Attacks on the Press 2003: Kyrgyzstan

Once regarded as one of Central Asia’s more progressive countries, impoverished Kyrgyzstan has become highly repressive when it comes to the press. Despite having cast himself as a liberal when he took office in 1991, in recent years President Askar Akayev has tightened the government’s grip on the independent and opposition media.

Senior government officials, including Prime Minister Nikolai Tanaev, have relied on civil and criminal defamation laws to attack media outlets that criticize their policies or produce investigative stories about official corruption. Exorbitant financial penalties imposed by the courts pushed a few media outlets toward financial collapse in 2003.

The independent newspaper Moya Stolitsa-Novosti, based in the capital, Bishkek, continued to be the target of a large number of politically motivated lawsuits during 2003. The paper, which is well known for its investigations into high-level corruption, is one of the only publications that openly criticizes the government. After enduring continued legal harassment that resulted in hefty fines, the publication printed its final hard-copy issue on June 13 but shortly thereafter started a print and online version under the name MSN.

According to the U.S. government-funded Radio Free Europe/Radio Liberty, in the course of Moya Stolitsa-Novosti‘s two-year existence in print, the paper faced 31 lawsuits and paid nearly US$90,700 in damages to plaintiffs ranging from politicians to businessmen. The legal actions against the paper began in late 2002, when Prime Minister Tanaev filed a suit in response to a November 26, 2002, article that he said offended his honor and dignity. The article, written by political editor and investigative reporter Rina Prizhivoit, criticized the policies of President Akayev and his inner circle, including Tanaev.

Presidential Press Secretary Abdil Segizbaev denied that the criminal libel lawsuits were politically motivated, claiming that they were merely responses to violations of the law, according to an interview he gave to the London-based Institute for War and Peace Reporting.

Libel suits were the predominant method employed by Kyrgyz authorities to stifle critical voices in 2003. However, there were cases of assaults on journalists. In mid-January in Bishkek, two unidentified assailants attacked Moya Stolitsa-Novosti journalist Aleksandra Chernykh, beating her in front of her 11-year-old daughter.

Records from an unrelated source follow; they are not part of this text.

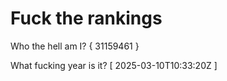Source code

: # Fuck the rankings

Who the hell am I?
{ 31159461 }

What fucking year is it?
[ 2025-03-10T10:33:20Z ]
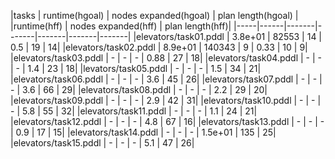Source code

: |tasks | runtime(hgoal) | nodes expanded(hgoal) | plan length(hgoal) | |runtime(hff) | nodes expanded(hff) | plan length(hff)|
|-----|------|-------|-------|-------|-------|-------|
|elevators/task01.pddl | 3.8e+01 | 82553 | 14 | 0.5 | 19 | 14|
|elevators/task02.pddl | 8.9e+01 | 140343 | 9 | 0.33 | 10 | 9|
|elevators/task03.pddl | - | - | - | 0.88 | 27 | 18|
|elevators/task04.pddl | - | - | - | 1.4 | 23 | 18|
|levators/task05.pddl | - | - | - | 1.5 | 34 | 21|
|elevators/task06.pddl | - | - | - | 3.6 | 45 | 26|
|elevators/task07.pddl | - | - | - | 3.6 | 66 | 29|
|elevators/task08.pddl | - | - | - | 2.2 | 29 | 20|
|elevators/task09.pddl | - | - | - | 2.9 | 42 | 31|
|elevators/task10.pddl | - | - | - | 5.8 | 55 | 32|
|elevators/task11.pddl | - | - | - | 1.1 | 24 | 21|
|elevators/task12.pddl | - | - | - | 4.8 | 67 | 16|
|elevators/task13.pddl | - | - | - | 0.9 | 17 | 15|
|elevators/task14.pddl | - | - | - | 1.5e+01 | 135 | 25|
|elevators/task15.pddl | - | - | - | 5.1 | 47 | 26|
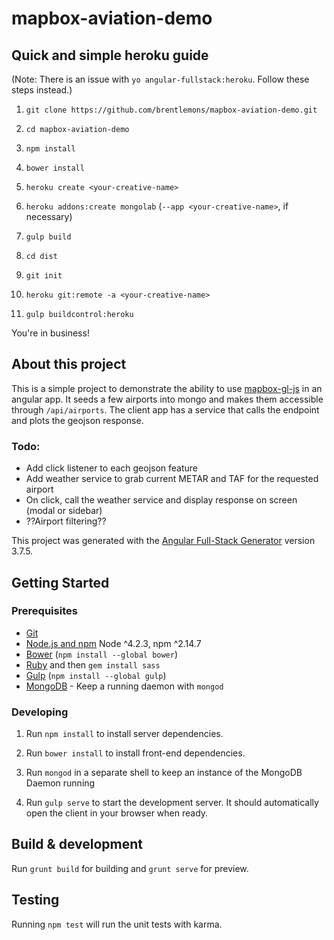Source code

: # mapbox-aviation-demo

## Quick and simple heroku guide

(Note: There is an issue with `yo angular-fullstack:heroku`. Follow these steps instead.)

1. `git clone https://github.com/brentlemons/mapbox-aviation-demo.git`

2. `cd mapbox-aviation-demo`

3. `npm install`

4. `bower install`

5. `heroku create <your-creative-name>`

6. `heroku addons:create mongolab` (`--app <your-creative-name>`, if necessary)

7. `gulp build`

8. `cd dist`

9. `git init`

10. `heroku git:remote -a <your-creative-name>`

11. `gulp buildcontrol:heroku`

You're in business!


## About this project

This is a simple project to demonstrate the ability to use [mapbox-gl-js](https://github.com/mapbox/mapbox-gl-js) in an angular app. It seeds a few airports into mongo and makes them accessible through `/api/airports`. The client app has a service that calls the endpoint and plots the geojson response.

### Todo:

- Add click listener to each geojson feature
- Add weather service to grab current METAR and TAF for the requested airport
- On click, call the weather service and display response on screen (modal or sidebar)
- ??Airport filtering??


This project was generated with the [Angular Full-Stack Generator](https://github.com/DaftMonk/generator-angular-fullstack) version 3.7.5.

## Getting Started

### Prerequisites

- [Git](https://git-scm.com/)
- [Node.js and npm](nodejs.org) Node ^4.2.3, npm ^2.14.7
- [Bower](bower.io) (`npm install --global bower`)
- [Ruby](https://www.ruby-lang.org) and then `gem install sass`
- [Gulp](http://gulpjs.com/) (`npm install --global gulp`)
- [MongoDB](https://www.mongodb.org/) - Keep a running daemon with `mongod`

### Developing

1. Run `npm install` to install server dependencies.

2. Run `bower install` to install front-end dependencies.

3. Run `mongod` in a separate shell to keep an instance of the MongoDB Daemon running

4. Run `gulp serve` to start the development server. It should automatically open the client in your browser when ready.

## Build & development

Run `grunt build` for building and `grunt serve` for preview.

## Testing

Running `npm test` will run the unit tests with karma.
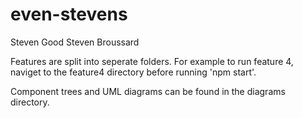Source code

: # even-stevens

Steven Good
Steven Broussard

Features are split into seperate folders. For example to run feature 4, naviget to the feature4 directory before running 'npm start'. 

Component trees and UML diagrams can be found in the diagrams directory.
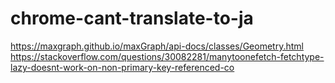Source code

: # chrome-cant-translate-to-ja

https://maxgraph.github.io/maxGraph/api-docs/classes/Geometry.html
https://stackoverflow.com/questions/30082281/manytoonefetch-fetchtype-lazy-doesnt-work-on-non-primary-key-referenced-co
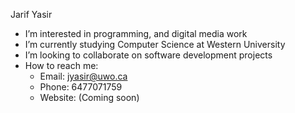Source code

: Jarif Yasir
- I’m interested in programming, and digital media work
- I’m currently studying Computer Science at Western University
- I’m looking to collaborate on software development projects
- How to reach me: 
     - Email: jyasir@uwo.ca
     - Phone: 6477071759
     - Website: (Coming soon)


<!---
JarifYasir/JarifYasir is a ✨ special ✨ repository because its `README.md` (this file) appears on your GitHub profile.
You can click the Preview link to take a look at your changes.
--->
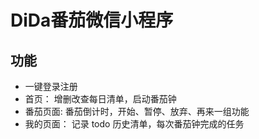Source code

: # DiDa番茄微信小程序
## 功能
- 一键登录注册
- 首页： 增删改查每日清单，启动番茄钟
- 番茄页面: 番茄倒计时，开始、暂停、放弃、再来一组功能
- 我的页面： 记录 todo 历史清单，每次番茄钟完成的任务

Chernykh’s colleagues believe that the attack was a warning to the journalist’s mother and colleague at the paper, the political editor Prizhivoit.

In late February, Kyrgyz authorities forced Edil Baysalov, an opposition leader and editor of the independent weekly Demokrat, to undergo a medical exam and detained him in the hospital for three days. The hospitalization coincided with Baysalov’s scheduled appearance at a roundtable discussion in Kyrgyzstan, organized by the local office of the U.S.-based nongovernmental group Freedom House, where he was to discuss voter turnout for the February 2 constitutional referendum.

The referendum, approved by 75 percent of voters, ratified a new constitution put forward by Akayev, as well as an amendment for an extension of his term in office to December 2005. Opposition parties, nongovernmental organizations, and independent journalists questioned the legitimacy of the referendum’s results. In addition to omitting any references to press freedom in the new constitution, the document contained vague restrictions on journalists’ rights to gather and distribute information.

In September, journalists were alarmed by the death of Ernis Nazalov, of the Bishkek daily Kyrgyz Ruhu, whose body was found on the bank of a canal in the southern Kara-Suu District. Nazalov had been investigating government corruption at the time of his death. An incomplete police investigation failed to clarify the circumstances of his death, raising suspicions that it was not accidental.

Ninety-five percent of Kyrgyz journalists polled by the government-sponsored Media Council in the fall of 2003 wanted defamation decriminalized, and they suggested amendments to the existing media law that would protect the dignity and honor of journalists. In mid-December, Akayev forwarded a bill to Parliament that would decriminalize defamation. If approved, the law would require defamation cases to be tried in civil, not criminal, courts. The bill did not specify a maximum amount for the fine to be imposed on convicted journalists and media outlets. While some journalists welcomed the bill, others doubted that it would alleviate the pressure on independent media. Few plaintiffs seek jail terms for journalists; instead, they demand excessive monetary fines that leave news outlets on the brink of financial collapse. At year’s end, Parliament had not yet voted on the bill.

On a positive note, in November, Freedom House, which has an office in Bishkek, set up an independent publishing house, ending the state printer Uchkun’s monopoly in the capital. The new Freedom House printer is open to both state and independent publications. Uchkun has often refused to print content that officials might consider offensive. According to international observers, the new printer will finally allow opposition papers to publish without fear of censorship or retribution.